川を走る大会が長野にあると聞いてエントリーした『第19回信州爆水RUN in 依田川』、前日にブログで過去の大会を検索したら出てくるのは「聞いてないよぉ〜」な内容ばかり。過去の参戦記を書く人のほぼ100%が負傷しているじゃないですか……。なかには溺れかけた、いやリアルに溺れたとかそういう話が次々に出てくるわけです。もしかして、これはゆるい大会なのにものすごく危ない大会なのではという疑惑を抱いての長野入り。
佐
久平の健康プラザで仮眠して、向かった会場は最初のイメージ通りのゆるい感じの大会。でろ祭と重なる部分が多々あり、居心地のよい感じがする。もっともそのでろ祭りも緩くてハードな大会なわけで、同じ匂いがするということは……と疑惑は高まるばかりである。
しかし、この爆水ランの緩さは半端ではない。応援に駆けつけた上田のアイドルPage01のリハーサル音が会場に大音量で流れている。しかもグダグダな感じが満載で、おそらく参加者の緊張を解くための作戦だったのかもしれない。同じく会場に駆けつけた信州のゆるキャラ、アルクマくんとイメージキャラクターのガッツRUN吉くんがまたゆるい空気を作り出すわけです。
ところが、スタートの号砲とともにその緩さは厳しさへと180度転換されました。まずトップ争いに向けての猛ダッシュが始まります。今回参加した4人のRUNツバッ!メンバーのうち2人はその争いに突っ込み好スタート。わたしは撮影をしてからのんびりスタートしていたら、気がつけば最後方……完全に置いていかれます。でも、今回はのんびりマイペースということでとりあえずはもう一人のRUNツバッ!メンバーと走り始めました。
まず川に入って、想定外だったのが川の中にある石のサイズと滑り具合。ソフトボールぐらいのサイズの丸い石がごろごろあって、とにかく滑るわけです。こういうのはビビったら負けです。腰が引けたらよけいにバランスを崩して転びやすくなる。骨盤をしっかり立てて、石の上をわざと滑りながら走ればOK。でも、これをうまく言葉に出来ないので、一緒のメンバーにうまくアドバイスできないわけです。
そうこうしているうちに、川底が深く流れの速いところに到達。さすがにちょっと身の危険を感じました。川の流れをなめてはいけない。下りはまだいいけど、そこを上ったり横切ったりするときはかなりの力を必要とする感じです。周りを見ると体の小さい女の人や、男女問わず線の細い人が苦労しています。いや、苦労というか完全に身動きが取れなくなっています。

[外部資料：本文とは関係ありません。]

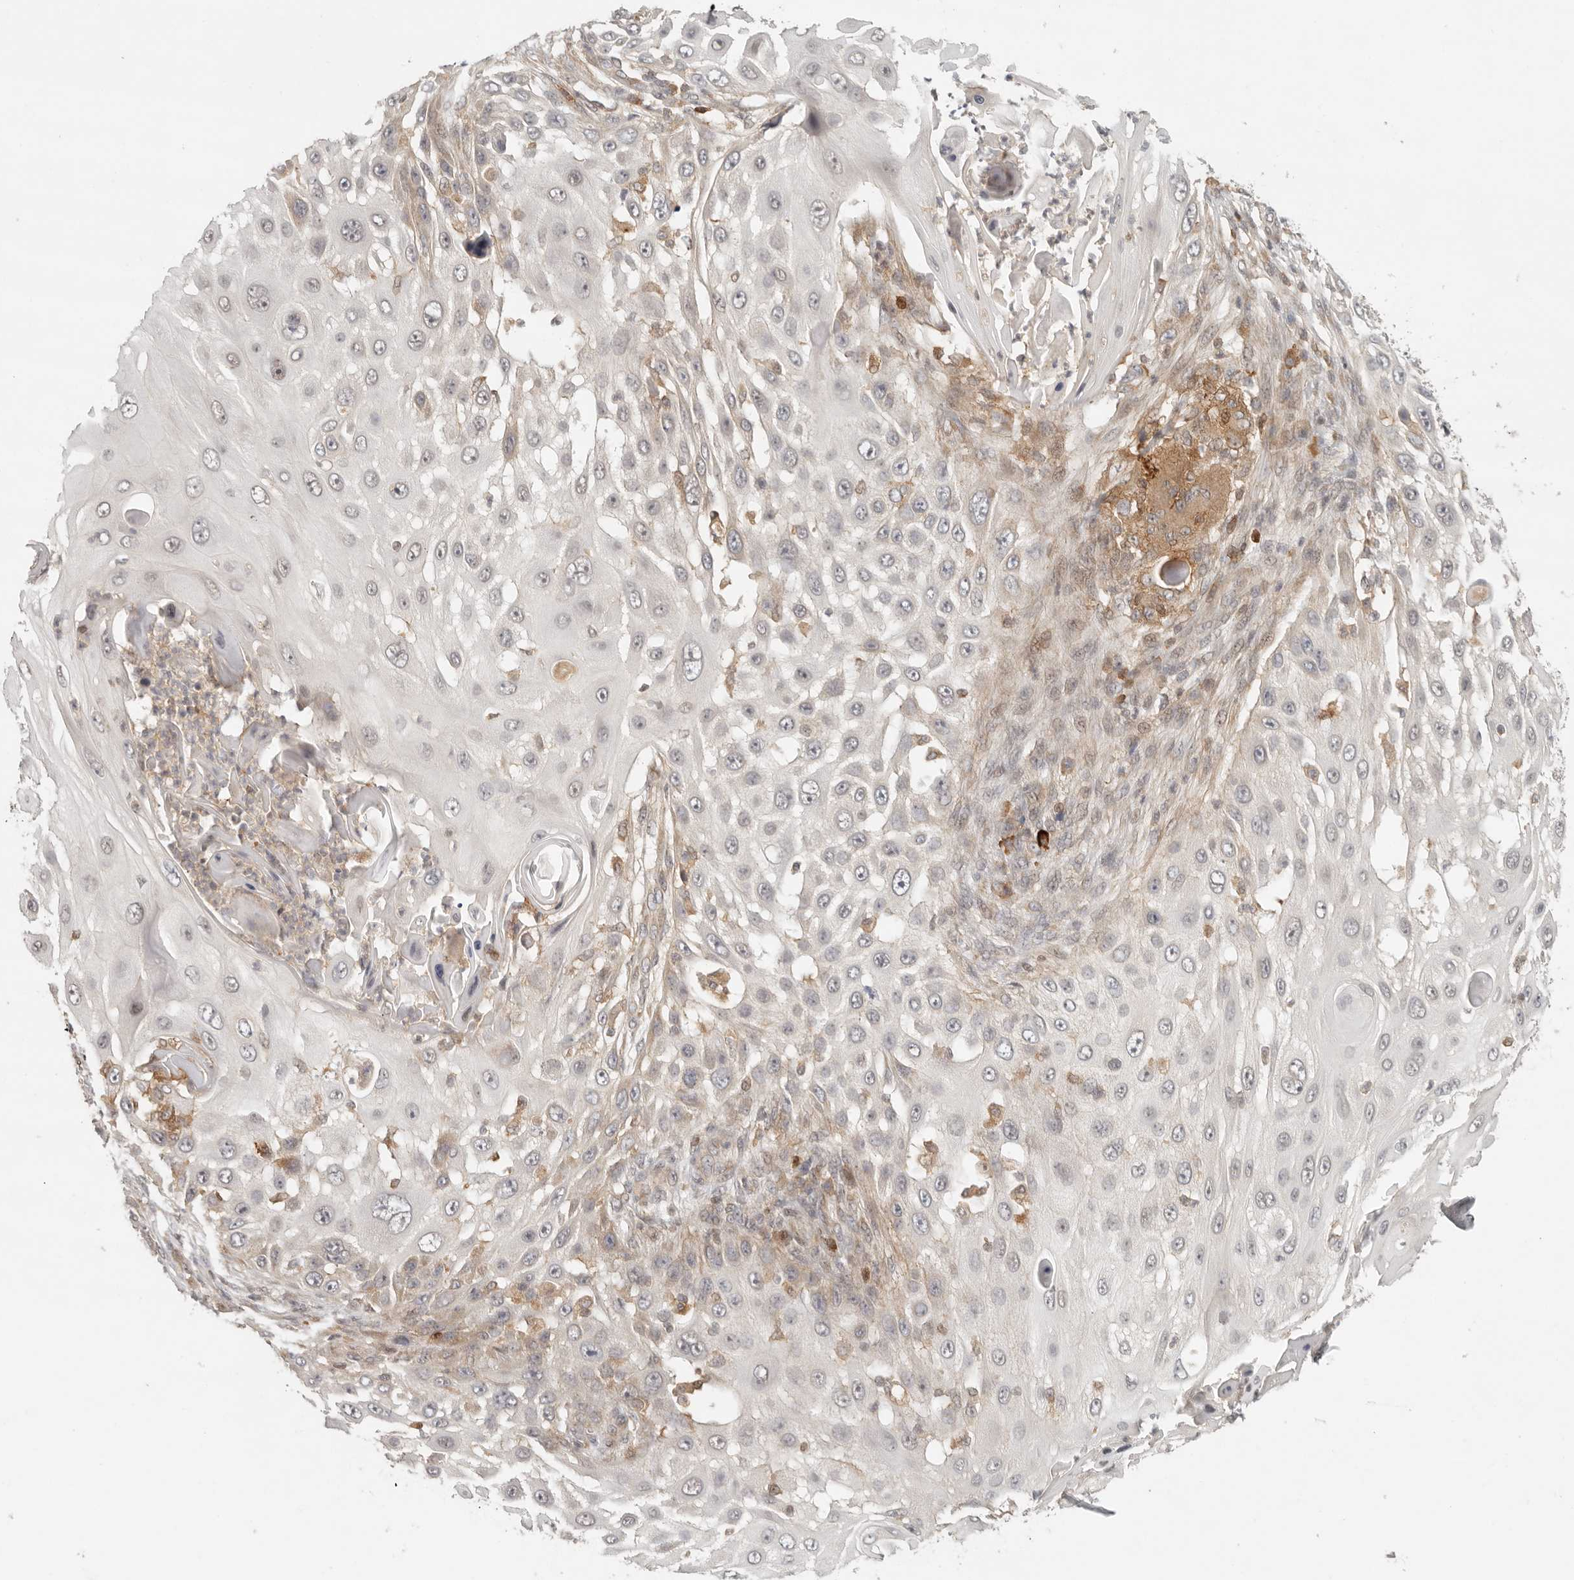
{"staining": {"intensity": "moderate", "quantity": "<25%", "location": "cytoplasmic/membranous"}, "tissue": "skin cancer", "cell_type": "Tumor cells", "image_type": "cancer", "snomed": [{"axis": "morphology", "description": "Squamous cell carcinoma, NOS"}, {"axis": "topography", "description": "Skin"}], "caption": "Protein expression analysis of squamous cell carcinoma (skin) displays moderate cytoplasmic/membranous staining in approximately <25% of tumor cells.", "gene": "AHDC1", "patient": {"sex": "female", "age": 44}}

これはまずいと思い、途中からサポートに徹することにしました。
近くにいる人たちで手をつないで流されないようにしたり、流されてきた人を支えたり。みんなでゴールを目指して爆水ランをします。1人では進めないような流れも大勢でならなんとか乗り切れる。初めましての人も加えて即席のチームができあがりました。こういうことができる大会は素晴らしい。
ただ、素晴らしくなかったのがわたしのサポート。結論からいえば途中で時間切れリタイアです。関門に5分足りませんでした。サポートした人たちからは「ごめんね」と言われたけど、本当にごめんねを言うべきはこちらのほう。サポートをするならちゃんとゴールできるまでサポートしなきゃいけない。楽しさばかり優先させてしまって、無理をさせてでも前に進ませなければいけなかった。
わたしに足りないもの、それは集団の統率力。知っているし、むしろそういうものを不要と思っていた。でも、実際にこういう立場になって統率力のなさを感じると、このままではいけないと強く感じる。わたしは誰かができなかったことを「仕方ない」とか「そういうこともある」なんて言うけど、集団を統率するなら「できないじゃなくて、やるんだ」と叱咤激励する姿勢も必要。それができないわたしはちょっと走れるランナーであるかもしれないけど、決して強いランナーじゃないのだと痛感しました。
だから悔しい。本当に悔しい。リタイアしたことよりもゴールまで導けなかったことが。
自分ひとりのゴールなんてそんなに難しくない。だから、この爆水ランにはそれを求めないことにした。来年は絶対に一人でも多くの人をゴールに導きけるようになりたい。そしてわたしも一緒にゴールをしたい。そのために何が必要なのかしっかり考え実践しようと思う。悔しい思いは1回で十分だ。マラソン人生初のリタイアはわたしにマラソンの違う顔をみせてくれました。マラソンは本当に奥深い。そして、悔しいながらも本当に楽しい時間を過ごせた『信州爆水RUN in 依田川』。毎年参加するのが楽しみな大会がまたひとつ増えました。